WORK ORDER: In the listing below, find the line containing "thumb cmc: (224, 312)" and the line containing "pinky tip: (132, 157)". Repeat exactly those two lines and every line between them.

BEGIN DATA SHOWN

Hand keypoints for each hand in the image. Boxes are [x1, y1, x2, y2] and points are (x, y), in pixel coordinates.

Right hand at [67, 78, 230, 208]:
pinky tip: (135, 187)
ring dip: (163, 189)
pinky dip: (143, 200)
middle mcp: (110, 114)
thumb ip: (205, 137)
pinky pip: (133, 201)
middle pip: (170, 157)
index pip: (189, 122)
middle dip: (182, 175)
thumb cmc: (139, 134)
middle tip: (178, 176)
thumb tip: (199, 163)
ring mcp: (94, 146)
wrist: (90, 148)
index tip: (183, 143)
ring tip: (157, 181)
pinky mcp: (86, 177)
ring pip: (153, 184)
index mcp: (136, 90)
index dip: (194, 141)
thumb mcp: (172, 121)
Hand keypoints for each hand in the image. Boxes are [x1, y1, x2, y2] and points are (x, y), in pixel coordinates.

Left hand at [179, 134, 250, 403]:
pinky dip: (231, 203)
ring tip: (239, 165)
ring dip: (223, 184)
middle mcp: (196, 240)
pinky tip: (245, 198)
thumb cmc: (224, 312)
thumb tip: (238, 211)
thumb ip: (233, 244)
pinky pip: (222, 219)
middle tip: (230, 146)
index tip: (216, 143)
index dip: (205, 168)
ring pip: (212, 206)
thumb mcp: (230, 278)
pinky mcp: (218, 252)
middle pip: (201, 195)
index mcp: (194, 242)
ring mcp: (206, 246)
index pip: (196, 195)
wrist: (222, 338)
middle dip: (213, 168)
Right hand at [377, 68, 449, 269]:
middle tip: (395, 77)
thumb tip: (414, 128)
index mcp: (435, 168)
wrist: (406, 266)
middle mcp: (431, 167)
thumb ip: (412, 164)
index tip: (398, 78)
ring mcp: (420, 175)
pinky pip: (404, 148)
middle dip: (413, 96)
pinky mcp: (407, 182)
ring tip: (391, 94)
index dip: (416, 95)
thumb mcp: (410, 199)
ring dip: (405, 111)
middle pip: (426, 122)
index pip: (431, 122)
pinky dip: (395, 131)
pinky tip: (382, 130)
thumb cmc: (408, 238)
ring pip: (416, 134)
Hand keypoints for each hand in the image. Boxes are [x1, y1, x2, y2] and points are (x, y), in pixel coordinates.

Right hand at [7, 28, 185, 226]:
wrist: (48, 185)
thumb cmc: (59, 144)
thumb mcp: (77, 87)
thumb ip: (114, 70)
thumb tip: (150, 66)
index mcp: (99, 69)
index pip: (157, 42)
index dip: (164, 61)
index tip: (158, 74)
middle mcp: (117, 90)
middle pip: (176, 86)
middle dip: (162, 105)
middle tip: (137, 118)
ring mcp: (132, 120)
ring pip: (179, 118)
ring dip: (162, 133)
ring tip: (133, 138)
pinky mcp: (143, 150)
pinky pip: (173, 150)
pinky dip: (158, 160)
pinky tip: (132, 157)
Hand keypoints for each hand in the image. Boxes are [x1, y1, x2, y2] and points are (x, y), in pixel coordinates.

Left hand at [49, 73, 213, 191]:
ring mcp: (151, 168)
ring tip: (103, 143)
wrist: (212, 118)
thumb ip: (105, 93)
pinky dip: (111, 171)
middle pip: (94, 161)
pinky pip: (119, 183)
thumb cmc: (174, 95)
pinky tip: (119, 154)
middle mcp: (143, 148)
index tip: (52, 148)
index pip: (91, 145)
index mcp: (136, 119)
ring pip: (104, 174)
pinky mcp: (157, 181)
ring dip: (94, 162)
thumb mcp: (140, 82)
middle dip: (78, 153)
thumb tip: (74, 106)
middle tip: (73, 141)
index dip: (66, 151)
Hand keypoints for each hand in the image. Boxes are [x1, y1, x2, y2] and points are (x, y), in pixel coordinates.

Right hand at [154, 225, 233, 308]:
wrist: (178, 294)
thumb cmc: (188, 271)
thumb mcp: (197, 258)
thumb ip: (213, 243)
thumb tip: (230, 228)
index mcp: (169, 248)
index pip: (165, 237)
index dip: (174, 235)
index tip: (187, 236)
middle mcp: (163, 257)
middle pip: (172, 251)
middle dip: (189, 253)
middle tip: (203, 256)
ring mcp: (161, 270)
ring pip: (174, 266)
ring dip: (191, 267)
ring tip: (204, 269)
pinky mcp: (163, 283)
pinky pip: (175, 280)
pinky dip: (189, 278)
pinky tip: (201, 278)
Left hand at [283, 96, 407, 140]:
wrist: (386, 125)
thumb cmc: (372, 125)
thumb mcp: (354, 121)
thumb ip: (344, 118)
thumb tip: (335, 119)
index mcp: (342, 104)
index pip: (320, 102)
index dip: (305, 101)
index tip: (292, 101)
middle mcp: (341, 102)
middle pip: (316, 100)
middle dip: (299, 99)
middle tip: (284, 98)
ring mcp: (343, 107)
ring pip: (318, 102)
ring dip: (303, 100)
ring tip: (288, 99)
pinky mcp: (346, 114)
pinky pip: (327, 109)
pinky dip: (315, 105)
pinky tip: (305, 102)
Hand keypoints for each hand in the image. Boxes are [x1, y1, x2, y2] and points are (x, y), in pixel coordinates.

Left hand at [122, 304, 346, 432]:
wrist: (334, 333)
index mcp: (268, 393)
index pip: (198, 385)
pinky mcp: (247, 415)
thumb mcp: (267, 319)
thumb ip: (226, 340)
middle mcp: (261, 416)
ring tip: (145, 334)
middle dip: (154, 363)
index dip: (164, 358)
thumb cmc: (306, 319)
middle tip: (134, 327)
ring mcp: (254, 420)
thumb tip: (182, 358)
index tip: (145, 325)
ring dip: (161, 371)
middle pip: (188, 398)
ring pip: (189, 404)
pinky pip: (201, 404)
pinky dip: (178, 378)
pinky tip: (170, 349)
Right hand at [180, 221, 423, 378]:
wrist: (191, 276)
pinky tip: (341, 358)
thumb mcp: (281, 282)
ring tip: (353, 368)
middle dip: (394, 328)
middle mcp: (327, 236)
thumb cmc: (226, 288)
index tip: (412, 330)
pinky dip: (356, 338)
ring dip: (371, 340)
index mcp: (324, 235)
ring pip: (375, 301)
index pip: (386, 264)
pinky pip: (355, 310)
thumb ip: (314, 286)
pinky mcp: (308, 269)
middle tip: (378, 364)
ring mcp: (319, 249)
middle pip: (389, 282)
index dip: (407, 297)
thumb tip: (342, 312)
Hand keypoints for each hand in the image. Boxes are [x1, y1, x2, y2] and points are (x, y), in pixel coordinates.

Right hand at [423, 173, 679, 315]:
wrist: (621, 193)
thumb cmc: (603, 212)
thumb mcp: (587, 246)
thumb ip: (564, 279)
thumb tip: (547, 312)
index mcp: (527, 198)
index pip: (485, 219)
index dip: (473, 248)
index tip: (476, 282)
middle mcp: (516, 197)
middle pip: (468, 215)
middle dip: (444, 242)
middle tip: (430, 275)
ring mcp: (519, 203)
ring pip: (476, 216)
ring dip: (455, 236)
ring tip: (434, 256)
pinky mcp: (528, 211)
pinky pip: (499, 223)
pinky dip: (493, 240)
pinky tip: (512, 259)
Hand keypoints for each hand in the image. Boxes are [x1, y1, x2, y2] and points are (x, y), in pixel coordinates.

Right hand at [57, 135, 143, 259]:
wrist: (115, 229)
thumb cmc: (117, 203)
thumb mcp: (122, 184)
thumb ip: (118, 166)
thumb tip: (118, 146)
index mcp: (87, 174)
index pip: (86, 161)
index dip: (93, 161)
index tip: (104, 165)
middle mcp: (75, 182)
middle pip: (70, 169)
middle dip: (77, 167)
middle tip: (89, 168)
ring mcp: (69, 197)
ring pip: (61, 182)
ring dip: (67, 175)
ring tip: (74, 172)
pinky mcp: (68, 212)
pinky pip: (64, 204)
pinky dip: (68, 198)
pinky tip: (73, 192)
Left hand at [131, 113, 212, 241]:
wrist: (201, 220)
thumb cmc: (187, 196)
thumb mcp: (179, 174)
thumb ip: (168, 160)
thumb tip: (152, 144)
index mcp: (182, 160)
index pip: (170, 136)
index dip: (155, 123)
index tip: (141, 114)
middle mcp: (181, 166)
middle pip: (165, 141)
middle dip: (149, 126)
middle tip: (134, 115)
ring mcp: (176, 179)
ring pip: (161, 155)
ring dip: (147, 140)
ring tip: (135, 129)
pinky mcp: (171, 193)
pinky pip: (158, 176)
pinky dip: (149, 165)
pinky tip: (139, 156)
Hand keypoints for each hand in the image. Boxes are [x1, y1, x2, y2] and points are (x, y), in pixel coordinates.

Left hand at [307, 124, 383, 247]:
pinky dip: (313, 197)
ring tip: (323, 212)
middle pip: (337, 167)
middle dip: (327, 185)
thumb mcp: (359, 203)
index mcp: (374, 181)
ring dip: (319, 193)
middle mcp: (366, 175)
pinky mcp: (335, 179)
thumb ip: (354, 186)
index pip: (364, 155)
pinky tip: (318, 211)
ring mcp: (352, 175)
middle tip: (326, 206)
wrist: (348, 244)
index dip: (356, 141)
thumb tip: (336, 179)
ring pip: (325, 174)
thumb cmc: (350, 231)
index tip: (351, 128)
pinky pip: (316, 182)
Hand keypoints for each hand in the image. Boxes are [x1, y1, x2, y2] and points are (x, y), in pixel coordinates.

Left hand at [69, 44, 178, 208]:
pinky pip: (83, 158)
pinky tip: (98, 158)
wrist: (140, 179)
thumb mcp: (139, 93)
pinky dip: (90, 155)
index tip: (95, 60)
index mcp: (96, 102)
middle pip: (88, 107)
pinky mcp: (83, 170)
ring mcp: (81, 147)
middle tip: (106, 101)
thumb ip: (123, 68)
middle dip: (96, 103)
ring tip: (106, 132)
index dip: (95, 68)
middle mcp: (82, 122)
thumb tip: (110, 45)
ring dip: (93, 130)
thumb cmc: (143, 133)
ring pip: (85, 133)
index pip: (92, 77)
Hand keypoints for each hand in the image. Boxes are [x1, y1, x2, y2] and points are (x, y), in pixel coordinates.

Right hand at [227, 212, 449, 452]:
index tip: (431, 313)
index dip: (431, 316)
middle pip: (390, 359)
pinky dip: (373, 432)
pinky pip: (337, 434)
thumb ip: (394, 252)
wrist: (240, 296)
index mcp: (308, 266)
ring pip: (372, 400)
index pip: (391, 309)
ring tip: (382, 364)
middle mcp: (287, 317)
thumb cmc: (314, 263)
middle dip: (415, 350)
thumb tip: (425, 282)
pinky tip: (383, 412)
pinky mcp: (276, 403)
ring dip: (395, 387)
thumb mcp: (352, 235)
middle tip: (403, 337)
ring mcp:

END DATA SHOWN

EXERCISE OUTPUT:
thumb cmc: (224, 312)
thumb tip: (238, 211)
thumb ip: (233, 244)
pinky pip: (222, 219)
middle tip: (230, 146)
index tip: (216, 143)
index dip: (205, 168)
ring pip: (212, 206)
thumb mcp: (230, 278)
pinky mcp: (218, 252)
middle pip: (201, 195)
index mcp: (194, 242)
ring mcp: (206, 246)
index pip: (196, 195)
wrist: (222, 338)
middle dip: (213, 168)
Right hand at [377, 68, 449, 269]:
middle tip: (395, 77)
thumb tip: (414, 128)
index mcp: (435, 168)
wrist: (406, 266)
middle mcp: (431, 167)
thumb ip: (412, 164)
index tip: (398, 78)
ring mcp: (420, 175)
pinky pip: (404, 148)
middle dip: (413, 96)
pinky mcp: (407, 182)
ring tip: (391, 94)
index dip: (416, 95)
thumb mcp: (410, 199)
ring dip: (405, 111)
middle pip: (426, 122)
index pip: (431, 122)
pinky dip: (395, 131)
pinky tip: (382, 130)
thumb cmc: (408, 238)
ring pip: (416, 134)
Hand keypoints for each hand in the image. Boxes are [x1, y1, x2, y2] and points are (x, y), in pixel coordinates.

Right hand at [7, 28, 185, 226]:
wrist: (48, 185)
thumb cmc: (59, 144)
thumb mcp: (77, 87)
thumb ip: (114, 70)
thumb tip: (150, 66)
index mcp: (99, 69)
index pip: (157, 42)
index dip: (164, 61)
index tip: (158, 74)
middle mcp: (117, 90)
middle pip: (176, 86)
middle dip: (162, 105)
middle tip: (137, 118)
ring mcp: (132, 120)
ring pip: (179, 118)
ring dip: (162, 133)
ring tip: (133, 138)
pinky mcp: (143, 150)
pinky pip: (173, 150)
pinky dip: (158, 160)
pinky tip: (132, 157)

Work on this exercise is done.